The case has been appealed and will likely find its way back up the court system for a more intricate description of the rights that should be afforded to defendants alleging incompetence for execution. It is also just one illustration of the issues faced by defendants attempting to navigate the requirements for incompetency that the Supreme Court has never really finished articulating.

This Comment explores the law leading up to this point in competency for execution, and argues against placing a double burden on the defendant claiming incompetence for execution. Placing the initial burden of triggering the hearing process on the defendant is necessary in order to avoid constant litigation, and is in line with the precedent that a defendant is presumed sane. This Comment argues that once the defendant has triggered that hearing process, the presumption of sanity vanishes and the burden should then shift to the government to prove the defendant’s competence.

Part II of this Comment presents an overview of the relevant law. Part II.A discusses the relationship between mental illness and capital punishment, as well as Supreme Court precedent in other relevant areas such as competency for trial and competence for self-representation. Part II.B discusses competency for execution prior to the Panetti case including the landmark case of Ford v. Wainwright. Part II.C discusses the Panetti opinion in both the lower courts and the Supreme Court.

Part III makes several distinct arguments as to why the burden of proof should fall on the government to prove a defendant’s competency for execution. Part III.A argues that it is inappropriate to place the burden of proof on the defendant because a claim of incompetence for execution is based on contemporary information that was not available at a prior time for litigation. Generally, a defendant attempting to litigate new information is not required to shoulder the burden of proof.

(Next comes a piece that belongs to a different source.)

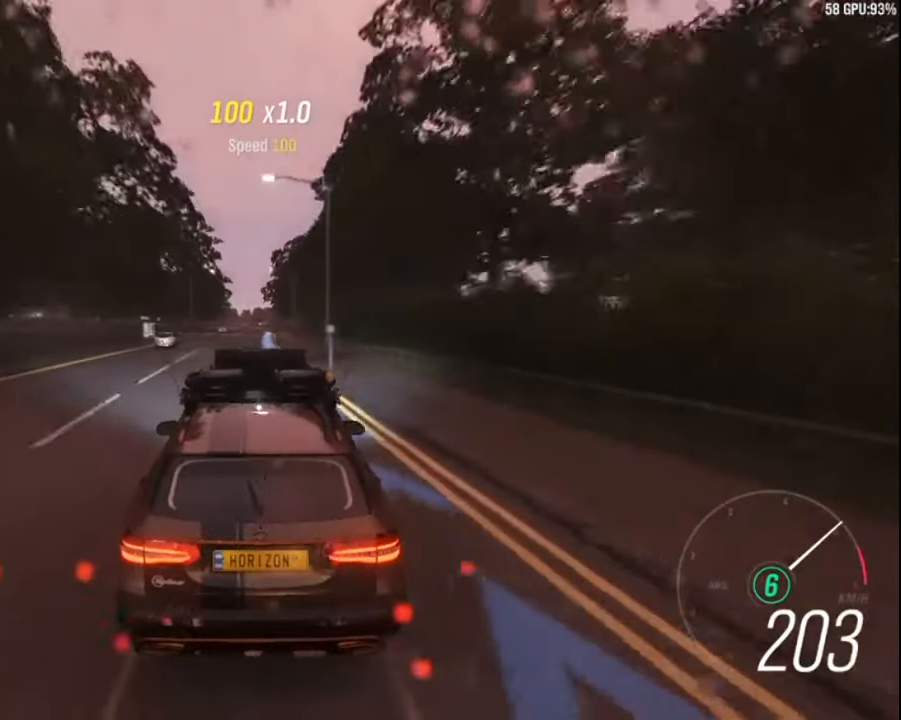
{"keys": ["up"], "events": []}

Part III.B describes the clear precedent that has been set throughout death penalty jurisprudence that greater precautions must be taken when a defendant’s life is at stake. This Comment argues that placing a double burden of proof on an allegedly incompetent defendant sentenced to death flies in the face of capital jurisprudence. Part III.C discusses a line of cases culminating in Ring v. Arizona which held that aggravating factors must be treated as akin to essential elements of a crime because absent aggravating factors the defendant cannot be sentenced to death. This Comment argues that following the Ring reasoning, sanity should be considered an essential element of an offense, and accordingly, the prosecution should be required to prove sanity beyond a reasonable doubt in a competence-for-execution proceeding. Finally, Part III.D argues that while the Supreme Court set an appropriate standard for insanity in Panetti, the district court erred in its application of that standard, an error which never would have occurred but for the district court’s double presumption against Panetti.

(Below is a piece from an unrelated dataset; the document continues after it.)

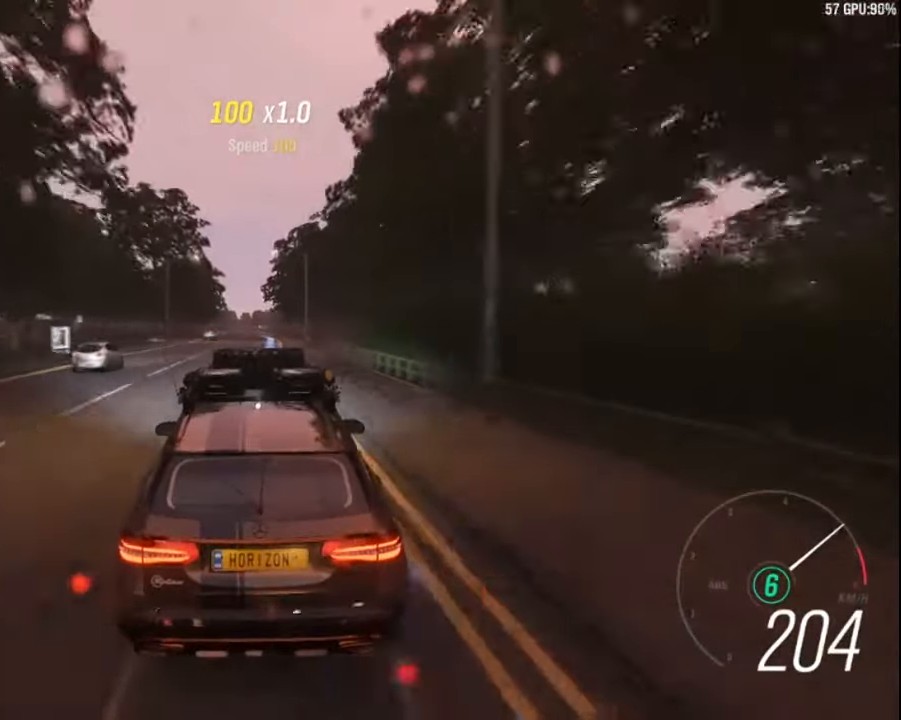
{"keys": ["up"], "events": []}
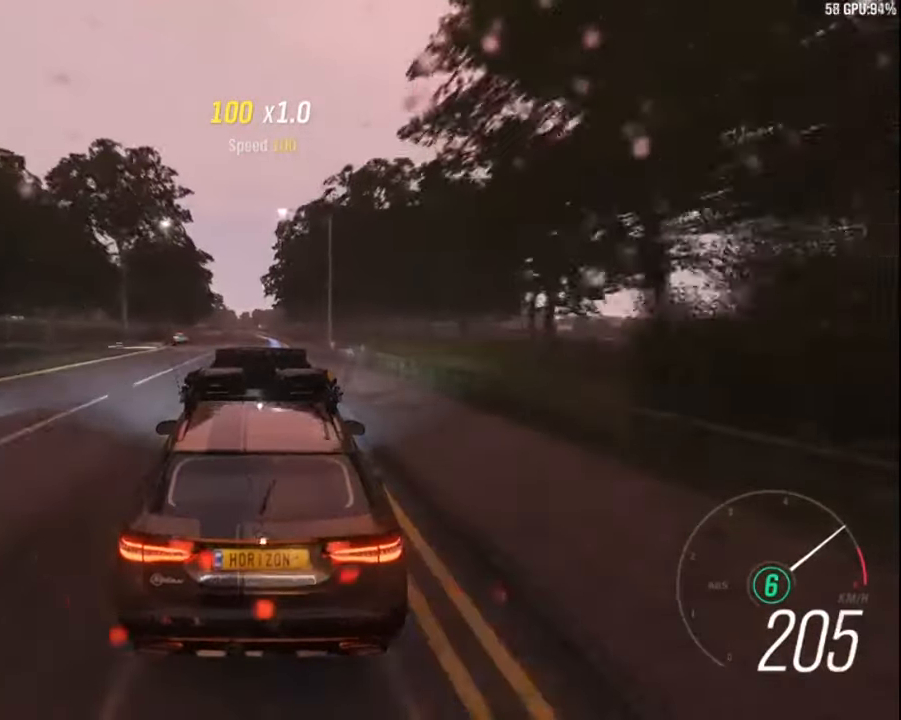
{"keys": ["up"], "events": []}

Overall this Comment argues that not only did the Panetti district court incorrectly assess whether the defendant was insane, but that going forward the double burden should be rejected and the government should shoulder the ultimate burden of proving the defendant competent for execution. Placing the ultimate burden on the government will alleviate the constitutional violations that are sure to follow a procedure that makes death the default position for a defendant of questionable competency.